Le lévirat (Yibboum), et la renonciation au lévirat, jouent un rôle important dans les histoires d'Er, d'Onan et de Tamar, (Gn 38,1-26) d'une part, de Ruth (Rt 4,1-13) d'autre part, donc dans la lignée messianique de David (Rt 4,14-22) et de Jésus-Christ (Mt 1,1-16).

En Afrique

Le lévirat, encore pratiqué dans certains pays africains, favorise la polygamie[1]. Obligation imposée aux hommes, il est pour les femmes de degré plus ou moins obligatoire, allant d'un caractère forcé à une proposition librement acceptable selon les groupes. Chez les Mossi, il prévoit qu'en cas de veuvage, un frère cadet du défunt ou un fils utérin du défunt mais pas de la veuve doit lui proposer le mariage, celui-ci étant soumis à l'accord de la veuve. Ainsi, en cas de décès d'un père polygame ayant eu deux fils de deux femmes différentes, un arrangement possible est que chacun des deux fils se marie avec la mère de l'autre, le mariage étant alors seulement nominal, et sans pratique de rapports sexuels[2]. Toutefois, le veuvage non suivi d'un remariage, avec départ de la veuve vers sa famille d'origine, s'accompagne selon le droit traditionnel de la perte de son droit à l'utilisation du foncier et de l'abandon de ses droits sur ses enfants[2],[3]. D'autre part, le statut de femme non mariée (célibataire ou veuve) étant traditionnellement déconsidéré, cela peut peser sur la réelle liberté de choix[2].

Le Bénin a interdit cette pratique en même temps que la polygamie le [4].  Le Lévirat reste en vigueur dans plusieurs pays d'Afrique de l'Ouest, dont le Burkina Faso[3], le Sénégal[5], la Guinée[6] ou le Togo[7].  Elle existe également dans certaines communautés du Tchad[8].

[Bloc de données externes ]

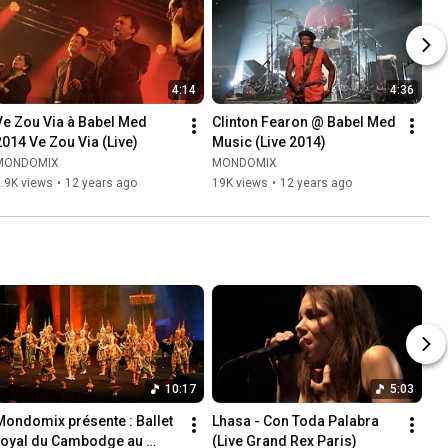
4:14
4:36
Ve Zou Via à Babel Med 
Clinton Fearon @ Babel Med 
2014 Ve Zou Via (Live)
Music (Live 2014)
MONDOMIX
MONDOMIX
.9K views
•
12 years ago
19K views
•
12 years ago
10:17
5:03
Mondomix présente : Ballet 
Lhasa - Con Toda Palabra 
royal du Cambodge au 
(Live Grand Rex Paris)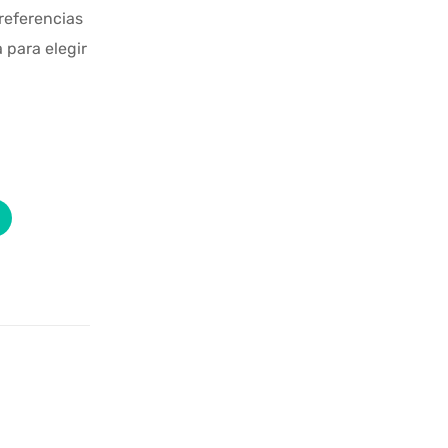
referencias
 para elegir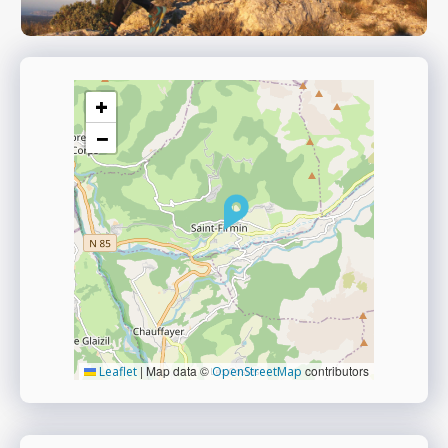
+
−
|
Map data ©
contributors
Leaflet
OpenStreetMap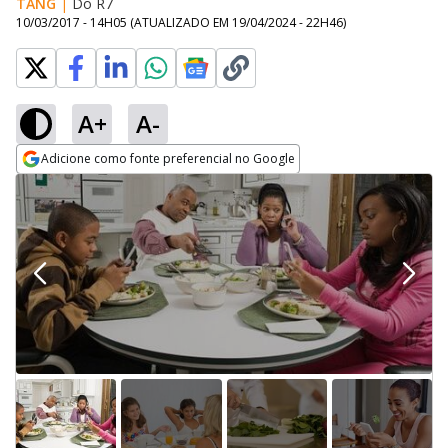
TANG
|
Do R7
10/03/2017 - 14H05
(ATUALIZADO EM
19/04/2024 - 22H46
)
A+
A-
Adicione como fonte preferencial no Google
Opens in new window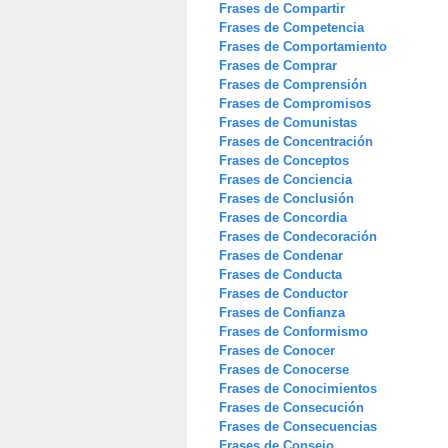
Frases de Compartir
Frases de Competencia
Frases de Comportamiento
Frases de Comprar
Frases de Comprensión
Frases de Compromisos
Frases de Comunistas
Frases de Concentración
Frases de Conceptos
Frases de Conciencia
Frases de Conclusión
Frases de Concordia
Frases de Condecoración
Frases de Condenar
Frases de Conducta
Frases de Conductor
Frases de Confianza
Frases de Conformismo
Frases de Conocer
Frases de Conocerse
Frases de Conocimientos
Frases de Consecución
Frases de Consecuencias
Frases de Consejo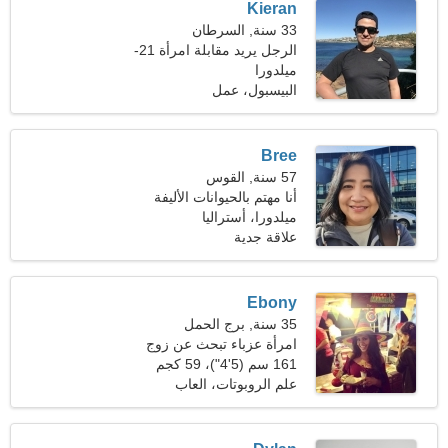
Kieran
33 سنة, السرطان
الرجل يريد مقابلة امرأة 21-
31
ميلدورا
البيسبول، عمل
Bree
57 سنة, القوس
أنا مهتم بالحيوانات الأليفة
ميلدورا، أستراليا
والتمارين الرياضية
علاقة جدية
Ebony
35 سنة, برج الحمل
امرأة عزباء تبحث عن زوج
40-45
161 سم (5'4")، 59 كجم
(130 رطلا)
علم الروبوتات، العاب
كمبيوتير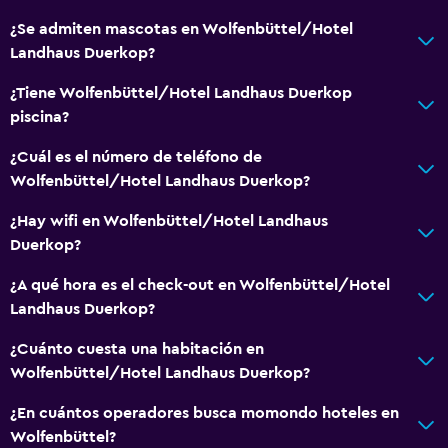
TV por cable o vía satélite
¿Se admiten mascotas en Wolfenbüttel/Hotel
Landhaus Duerkop?
TV de pantalla plana
TV
¿Tiene Wolfenbüttel/Hotel Landhaus Duerkop
piscina?
General
¿Cuál es el número de teléfono de
Teléfono
Wolfenbüttel/Hotel Landhaus Duerkop?
Alfombrado
¿Hay wifi en Wolfenbüttel/Hotel Landhaus
Zona de estar
Duerkop?
Pantuflas
¿A qué hora es el check-out en Wolfenbüttel/Hotel
Landhaus Duerkop?
Salud y seguridad
¿Cuánto cuesta una habitación en
Limpieza diaria
Wolfenbüttel/Hotel Landhaus Duerkop?
Caja fuerte
¿En cuántos operadores busca momondo hoteles en
Botiquín de primeros auxilios
Wolfenbüttel?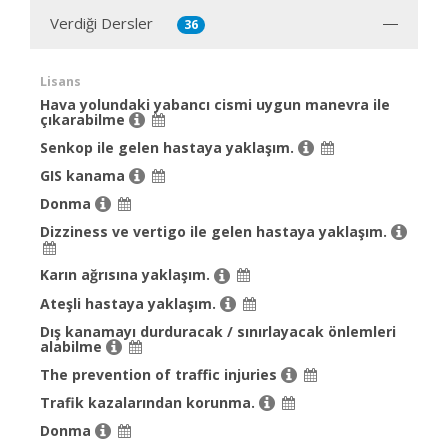
Verdiği Dersler
36
Lisans
Hava yolundaki yabancı cismi uygun manevra ile
çıkarabilme
Senkop ile gelen hastaya yaklaşım.
GIS kanama
Donma
Dizziness ve vertigo ile gelen hastaya yaklaşım.
Karın ağrısına yaklaşım.
Ateşli hastaya yaklaşım.
Dış kanamayı durduracak / sınırlayacak önlemleri
alabilme
The prevention of traffic injuries
Trafik kazalarından korunma.
Donma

On peut aussi constater que cette pratique est encore en usage dans certaines ethnies en République du Congo, notamment chez les Bembes, Mbochis et Tékés[réf. souhaitée]

Le lévirat est dénoncé comme rétrograde, limitant les droits des femmes et il maintient l'idée qu'« une veuve fait partie de l'héritage »[9]. Il a notamment été interdit par le gouvernement de Thomas Sankara au Burkina Faso[10].

Certaines campagnes de prévention du sida, en Afrique, stigmatisent la pratique du lévirat en indiquant que celle-ci favorise la propagation de la maladie.  Outre le fait que cela n'est pas vrai sur le plan épidémiologique, certains auteurs font remarquer que la pratique du lévirat est la seule mesure de protection sociale dont bénéficient les veuves dans ces pays et qu'il n'est pas forcément bienvenu de lutter contre le phénomène sans prendre en compte l'aspect social[2]

En Amérique

Claude Lévi-Strauss, dans son livre Tristes Tropiques, évoque le lévirat, pratiqué par les indiens tupi-kawahib du Brésil[11].

En Asie

Le lévirat est une tradition déjà pratiquée dans l'antiquité chez les nomades Xiongnu (que certains historiens assimilent aux Huns), et perpétuée chez les Mongols[12], dans lequel le fils de la veuve doit l'épouser[réf. nécessaire]. Il existe également des cas où ça n'est pas l'enfant, mais un frère qui épouse une veuve, comme dans le cas d'Anu khatan, qui épousa Galdan Boshugtu Khan, le frère de son ancien mari, Sengge lorsqu'il succéda au trône de celui-ci après sa mort en 1670[13].

Les unions de lévirat semblent également être courantes dans la société avare[14].

En Europe

Le lévirat était pratiqué en Hongrie jusqu'au règne d'Étienne Ier[15].